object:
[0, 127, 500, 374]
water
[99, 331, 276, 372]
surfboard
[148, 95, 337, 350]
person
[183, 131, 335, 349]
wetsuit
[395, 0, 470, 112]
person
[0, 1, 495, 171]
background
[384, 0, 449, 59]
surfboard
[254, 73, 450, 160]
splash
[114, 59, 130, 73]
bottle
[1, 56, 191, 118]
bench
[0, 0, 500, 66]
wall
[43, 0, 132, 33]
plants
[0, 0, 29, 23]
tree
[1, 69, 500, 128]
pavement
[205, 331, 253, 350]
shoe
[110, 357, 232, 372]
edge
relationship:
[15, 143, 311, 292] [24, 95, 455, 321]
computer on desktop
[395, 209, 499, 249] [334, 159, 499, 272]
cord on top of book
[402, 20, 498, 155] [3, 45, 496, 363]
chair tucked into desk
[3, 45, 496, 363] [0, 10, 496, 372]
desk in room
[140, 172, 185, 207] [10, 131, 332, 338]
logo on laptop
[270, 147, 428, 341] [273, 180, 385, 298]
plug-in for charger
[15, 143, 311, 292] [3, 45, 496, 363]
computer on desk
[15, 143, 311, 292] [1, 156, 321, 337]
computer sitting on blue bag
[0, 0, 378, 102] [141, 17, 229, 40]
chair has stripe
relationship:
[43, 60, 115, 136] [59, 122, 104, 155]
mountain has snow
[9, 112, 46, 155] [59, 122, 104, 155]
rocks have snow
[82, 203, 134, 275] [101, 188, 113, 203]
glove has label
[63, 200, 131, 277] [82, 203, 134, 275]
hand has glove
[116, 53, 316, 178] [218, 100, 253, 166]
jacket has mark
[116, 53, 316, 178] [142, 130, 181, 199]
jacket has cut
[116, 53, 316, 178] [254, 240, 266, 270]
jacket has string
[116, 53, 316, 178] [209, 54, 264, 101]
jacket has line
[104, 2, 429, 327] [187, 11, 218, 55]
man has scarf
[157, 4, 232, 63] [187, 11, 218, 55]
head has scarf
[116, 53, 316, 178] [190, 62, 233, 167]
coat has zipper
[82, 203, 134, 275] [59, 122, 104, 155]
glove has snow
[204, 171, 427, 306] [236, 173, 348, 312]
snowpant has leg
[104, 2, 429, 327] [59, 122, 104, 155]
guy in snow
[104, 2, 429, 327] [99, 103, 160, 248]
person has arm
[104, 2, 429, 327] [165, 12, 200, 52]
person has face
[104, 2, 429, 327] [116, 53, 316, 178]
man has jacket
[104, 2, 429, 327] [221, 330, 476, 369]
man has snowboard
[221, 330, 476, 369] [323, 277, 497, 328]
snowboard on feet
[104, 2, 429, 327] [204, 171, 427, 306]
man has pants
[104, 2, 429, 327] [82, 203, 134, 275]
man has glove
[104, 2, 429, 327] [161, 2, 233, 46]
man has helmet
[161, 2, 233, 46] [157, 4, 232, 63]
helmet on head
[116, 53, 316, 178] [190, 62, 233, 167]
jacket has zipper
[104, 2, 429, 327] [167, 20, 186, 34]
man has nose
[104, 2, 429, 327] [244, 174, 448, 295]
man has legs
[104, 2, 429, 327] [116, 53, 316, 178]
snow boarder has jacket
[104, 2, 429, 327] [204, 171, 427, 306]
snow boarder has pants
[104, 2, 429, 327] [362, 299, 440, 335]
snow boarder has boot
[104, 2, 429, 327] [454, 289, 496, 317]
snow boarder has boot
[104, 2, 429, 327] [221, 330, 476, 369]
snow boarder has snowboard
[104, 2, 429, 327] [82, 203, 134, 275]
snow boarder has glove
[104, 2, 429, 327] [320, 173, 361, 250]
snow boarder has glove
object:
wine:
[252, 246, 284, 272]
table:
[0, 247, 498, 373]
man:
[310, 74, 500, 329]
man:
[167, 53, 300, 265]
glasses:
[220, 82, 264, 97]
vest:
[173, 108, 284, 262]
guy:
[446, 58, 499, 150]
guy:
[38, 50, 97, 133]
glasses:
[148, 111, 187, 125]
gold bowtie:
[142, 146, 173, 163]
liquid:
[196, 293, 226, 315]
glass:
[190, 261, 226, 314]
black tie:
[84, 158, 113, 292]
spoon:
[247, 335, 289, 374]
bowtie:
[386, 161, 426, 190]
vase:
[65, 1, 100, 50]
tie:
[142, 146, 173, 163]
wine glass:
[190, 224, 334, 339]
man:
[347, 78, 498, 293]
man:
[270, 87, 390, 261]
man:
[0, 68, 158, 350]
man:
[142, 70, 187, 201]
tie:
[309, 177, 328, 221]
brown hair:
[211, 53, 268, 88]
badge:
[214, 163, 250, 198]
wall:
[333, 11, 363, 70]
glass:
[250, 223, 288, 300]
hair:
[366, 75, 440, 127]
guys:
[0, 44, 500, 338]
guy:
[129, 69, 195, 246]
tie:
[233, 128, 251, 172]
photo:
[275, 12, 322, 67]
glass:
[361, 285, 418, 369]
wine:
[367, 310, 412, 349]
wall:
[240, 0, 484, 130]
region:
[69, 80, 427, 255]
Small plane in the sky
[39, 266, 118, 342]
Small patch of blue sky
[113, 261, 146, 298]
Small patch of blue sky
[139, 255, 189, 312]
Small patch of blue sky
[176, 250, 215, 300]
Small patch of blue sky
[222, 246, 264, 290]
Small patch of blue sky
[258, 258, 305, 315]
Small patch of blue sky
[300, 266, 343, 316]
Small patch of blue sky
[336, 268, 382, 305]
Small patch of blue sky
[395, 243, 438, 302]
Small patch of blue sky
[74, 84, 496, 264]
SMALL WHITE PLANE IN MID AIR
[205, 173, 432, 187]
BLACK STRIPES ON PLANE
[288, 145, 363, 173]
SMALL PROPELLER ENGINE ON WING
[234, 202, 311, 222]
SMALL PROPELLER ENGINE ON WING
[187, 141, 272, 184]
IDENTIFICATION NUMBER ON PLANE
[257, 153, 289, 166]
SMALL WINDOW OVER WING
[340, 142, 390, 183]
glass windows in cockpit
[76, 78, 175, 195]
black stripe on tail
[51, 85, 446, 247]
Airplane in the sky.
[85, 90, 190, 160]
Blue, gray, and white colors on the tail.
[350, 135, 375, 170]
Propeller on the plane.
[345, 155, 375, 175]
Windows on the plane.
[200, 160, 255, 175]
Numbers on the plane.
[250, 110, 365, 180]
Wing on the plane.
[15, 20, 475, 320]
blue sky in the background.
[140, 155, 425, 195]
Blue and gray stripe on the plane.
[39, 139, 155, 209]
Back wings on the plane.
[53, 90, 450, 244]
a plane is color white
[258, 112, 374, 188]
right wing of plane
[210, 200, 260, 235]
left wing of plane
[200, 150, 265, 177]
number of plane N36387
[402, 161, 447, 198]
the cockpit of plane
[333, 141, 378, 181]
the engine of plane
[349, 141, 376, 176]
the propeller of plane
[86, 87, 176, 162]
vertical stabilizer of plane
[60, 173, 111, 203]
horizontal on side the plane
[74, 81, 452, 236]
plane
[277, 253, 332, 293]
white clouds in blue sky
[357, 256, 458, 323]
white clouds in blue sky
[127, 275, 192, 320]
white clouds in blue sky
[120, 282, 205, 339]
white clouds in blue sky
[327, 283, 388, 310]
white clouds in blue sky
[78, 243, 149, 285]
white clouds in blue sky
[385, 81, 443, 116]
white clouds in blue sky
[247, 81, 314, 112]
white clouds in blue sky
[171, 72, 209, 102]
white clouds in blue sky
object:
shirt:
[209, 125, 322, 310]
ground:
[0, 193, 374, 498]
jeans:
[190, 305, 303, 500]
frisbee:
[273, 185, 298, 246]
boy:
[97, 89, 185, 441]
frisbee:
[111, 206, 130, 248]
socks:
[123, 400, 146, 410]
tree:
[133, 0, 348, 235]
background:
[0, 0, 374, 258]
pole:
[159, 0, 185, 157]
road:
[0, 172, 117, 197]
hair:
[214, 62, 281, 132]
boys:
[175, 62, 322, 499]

* [What this task involves]:
Reproduce the part of the material that opens with the line containing "[74, 84, 496, 264]" and closes with the line containing "Windows on the plane.". Include both of those lines and change nothing.

* [Answer to this problem]:
[74, 84, 496, 264]
SMALL WHITE PLANE IN MID AIR
[205, 173, 432, 187]
BLACK STRIPES ON PLANE
[288, 145, 363, 173]
SMALL PROPELLER ENGINE ON WING
[234, 202, 311, 222]
SMALL PROPELLER ENGINE ON WING
[187, 141, 272, 184]
IDENTIFICATION NUMBER ON PLANE
[257, 153, 289, 166]
SMALL WINDOW OVER WING
[340, 142, 390, 183]
glass windows in cockpit
[76, 78, 175, 195]
black stripe on tail
[51, 85, 446, 247]
Airplane in the sky.
[85, 90, 190, 160]
Blue, gray, and white colors on the tail.
[350, 135, 375, 170]
Propeller on the plane.
[345, 155, 375, 175]
Windows on the plane.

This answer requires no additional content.